The drug will be marketed under the brand name Kyprolis. It is indicated for the treatment of multiple myeloma in patients previously treated with at least two other therapies, including bortezomib and an immunomodulatory agent, whose disease progressed within 60 days after the last treatment.

About 10,000–15,000 U.S. patients may qualify for treatment with carfilzomib, according to Onyx.

Helen Torley, the company's chief commercial officer, said during a conference call today that carfilzomib will be available through a specialty pharmacy network by August 1.

Labeling (PDF) for carfilzomib describes the drug as a tetrapeptide epoxyketone proteasome inhibitor that inhibits proliferation and increases apoptosis in tumor cells.

In the pivotal 266-patient clinical trial of carfilzomib, tumor regression occurred in 23% of patients who received up to 12 cycles of treatment with the drug.
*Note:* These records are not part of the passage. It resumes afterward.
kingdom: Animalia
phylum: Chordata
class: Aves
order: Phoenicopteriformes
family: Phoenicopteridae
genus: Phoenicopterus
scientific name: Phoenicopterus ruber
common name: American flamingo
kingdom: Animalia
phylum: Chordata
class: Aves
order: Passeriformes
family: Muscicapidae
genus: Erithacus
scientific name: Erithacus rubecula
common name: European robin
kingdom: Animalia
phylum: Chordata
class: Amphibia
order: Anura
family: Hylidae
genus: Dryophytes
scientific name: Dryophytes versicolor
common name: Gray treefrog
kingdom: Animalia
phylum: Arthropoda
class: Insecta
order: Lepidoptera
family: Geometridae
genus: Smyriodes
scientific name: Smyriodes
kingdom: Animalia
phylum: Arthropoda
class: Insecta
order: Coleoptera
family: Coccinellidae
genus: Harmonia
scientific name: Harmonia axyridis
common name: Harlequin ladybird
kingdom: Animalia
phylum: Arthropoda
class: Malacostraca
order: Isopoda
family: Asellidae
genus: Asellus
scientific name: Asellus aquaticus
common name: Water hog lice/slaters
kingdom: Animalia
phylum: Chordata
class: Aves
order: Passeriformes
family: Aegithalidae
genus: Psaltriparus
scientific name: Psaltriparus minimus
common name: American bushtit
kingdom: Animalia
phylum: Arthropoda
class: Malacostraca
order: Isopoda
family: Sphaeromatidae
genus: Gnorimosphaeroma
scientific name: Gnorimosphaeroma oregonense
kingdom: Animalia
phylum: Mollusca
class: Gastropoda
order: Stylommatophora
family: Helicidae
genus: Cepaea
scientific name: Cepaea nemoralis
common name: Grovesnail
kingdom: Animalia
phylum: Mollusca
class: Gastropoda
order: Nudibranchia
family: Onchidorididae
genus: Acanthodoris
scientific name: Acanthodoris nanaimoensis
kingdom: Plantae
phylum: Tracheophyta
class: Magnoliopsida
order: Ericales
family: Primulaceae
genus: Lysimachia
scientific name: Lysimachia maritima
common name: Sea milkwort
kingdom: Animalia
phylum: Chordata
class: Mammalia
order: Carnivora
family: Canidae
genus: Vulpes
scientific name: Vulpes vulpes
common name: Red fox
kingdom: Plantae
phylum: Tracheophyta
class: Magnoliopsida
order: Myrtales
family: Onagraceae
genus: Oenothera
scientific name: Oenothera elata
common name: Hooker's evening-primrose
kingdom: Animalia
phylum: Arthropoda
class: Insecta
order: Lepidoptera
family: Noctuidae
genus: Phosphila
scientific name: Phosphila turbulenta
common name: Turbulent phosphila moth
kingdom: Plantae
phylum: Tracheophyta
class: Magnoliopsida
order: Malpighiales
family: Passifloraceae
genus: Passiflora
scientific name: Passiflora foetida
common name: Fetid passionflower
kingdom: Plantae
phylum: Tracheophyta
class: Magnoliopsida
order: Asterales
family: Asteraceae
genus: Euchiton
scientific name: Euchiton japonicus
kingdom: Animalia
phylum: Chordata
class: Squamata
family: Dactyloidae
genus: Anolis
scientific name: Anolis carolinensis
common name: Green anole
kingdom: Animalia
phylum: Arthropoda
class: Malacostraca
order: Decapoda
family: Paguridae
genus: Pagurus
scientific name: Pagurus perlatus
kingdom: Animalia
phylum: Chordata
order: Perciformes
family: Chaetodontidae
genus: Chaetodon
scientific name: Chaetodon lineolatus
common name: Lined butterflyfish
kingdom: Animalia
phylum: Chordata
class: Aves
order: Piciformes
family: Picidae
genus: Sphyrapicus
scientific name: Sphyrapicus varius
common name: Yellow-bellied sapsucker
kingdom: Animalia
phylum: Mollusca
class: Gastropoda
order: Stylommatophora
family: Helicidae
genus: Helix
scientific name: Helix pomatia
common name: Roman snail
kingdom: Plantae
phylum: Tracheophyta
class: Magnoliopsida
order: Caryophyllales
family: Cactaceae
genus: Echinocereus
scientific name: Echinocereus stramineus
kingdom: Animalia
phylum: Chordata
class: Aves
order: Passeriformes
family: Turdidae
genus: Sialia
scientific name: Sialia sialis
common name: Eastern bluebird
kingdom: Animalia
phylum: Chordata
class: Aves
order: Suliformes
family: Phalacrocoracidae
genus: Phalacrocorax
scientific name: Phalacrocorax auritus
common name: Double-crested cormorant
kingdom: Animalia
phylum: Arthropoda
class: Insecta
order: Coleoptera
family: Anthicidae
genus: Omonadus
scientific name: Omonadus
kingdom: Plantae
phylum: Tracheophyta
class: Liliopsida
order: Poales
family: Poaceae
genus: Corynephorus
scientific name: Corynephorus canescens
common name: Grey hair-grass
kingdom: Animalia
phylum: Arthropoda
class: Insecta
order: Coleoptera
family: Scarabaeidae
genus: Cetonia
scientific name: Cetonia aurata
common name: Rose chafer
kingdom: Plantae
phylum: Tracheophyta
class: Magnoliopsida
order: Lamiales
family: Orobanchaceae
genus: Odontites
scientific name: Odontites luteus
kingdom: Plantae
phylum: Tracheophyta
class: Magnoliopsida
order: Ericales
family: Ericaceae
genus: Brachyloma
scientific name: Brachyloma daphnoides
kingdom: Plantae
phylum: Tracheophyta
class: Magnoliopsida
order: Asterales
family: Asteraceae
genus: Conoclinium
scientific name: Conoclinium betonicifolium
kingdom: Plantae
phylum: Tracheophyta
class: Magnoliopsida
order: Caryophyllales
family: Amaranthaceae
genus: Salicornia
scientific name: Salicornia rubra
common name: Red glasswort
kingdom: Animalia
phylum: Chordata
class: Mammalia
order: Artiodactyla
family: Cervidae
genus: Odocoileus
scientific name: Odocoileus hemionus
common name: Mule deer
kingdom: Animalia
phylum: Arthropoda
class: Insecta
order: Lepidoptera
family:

It is not known whether treatment with carfilzomib prolongs patients' lives or increases progression-free survival.

U.S. sales of Carfilzomib are authorized under FDA's accelerated approval process, which requires the company to provide additional clinical data about the drug. Clinical studies of carfilzomib are now under way to further assess the drug's efficacy as well as safety concerns, including possible toxic effects on the heart and other organs.

In clinical trials, at least 30% of carfilzomib recipients reported fatigue, anemia, nausea, thrombocytopenia, dyspnea, diarrhea, or pyrexia.

Patients undergoing treatment with carfilzomib should be monitored for heart or lung complications, tumor lysis syndrome, and thrombocytopenia, according to the drug's labeling. Liver enzymes should also be monitored and therapy suspended if liver toxicity or liver failure are suspected.

Each 28-day treatment cycle of carfilzomib consists of six infusions interspersed with nontreatment intervals as described in the drug's labeling.

The recommended dosage of carfilzomib during the first treatment cycle is 20 mg/m² of body surface area infused intravenously over 2–10 minutes. The dose should be increased to 27 mg/m² for subsequent treatment cycles if the patient tolerates the drug.

Treatment cycles should continue until unacceptable toxicity occurs or the tumor fails to respond. A large table in the drug's labeling provides instructions for modifying dosages in response to evidence of toxicity.

During the first treatment cycle, the patient should be premedicated with dexamethasone before each infusion to reduce the risk of infusion reactions.

Carfilzomib will be supplied in 60-mg single-use vials. The drug should be refrigerated until use, then prepared for administration as described in the labeling.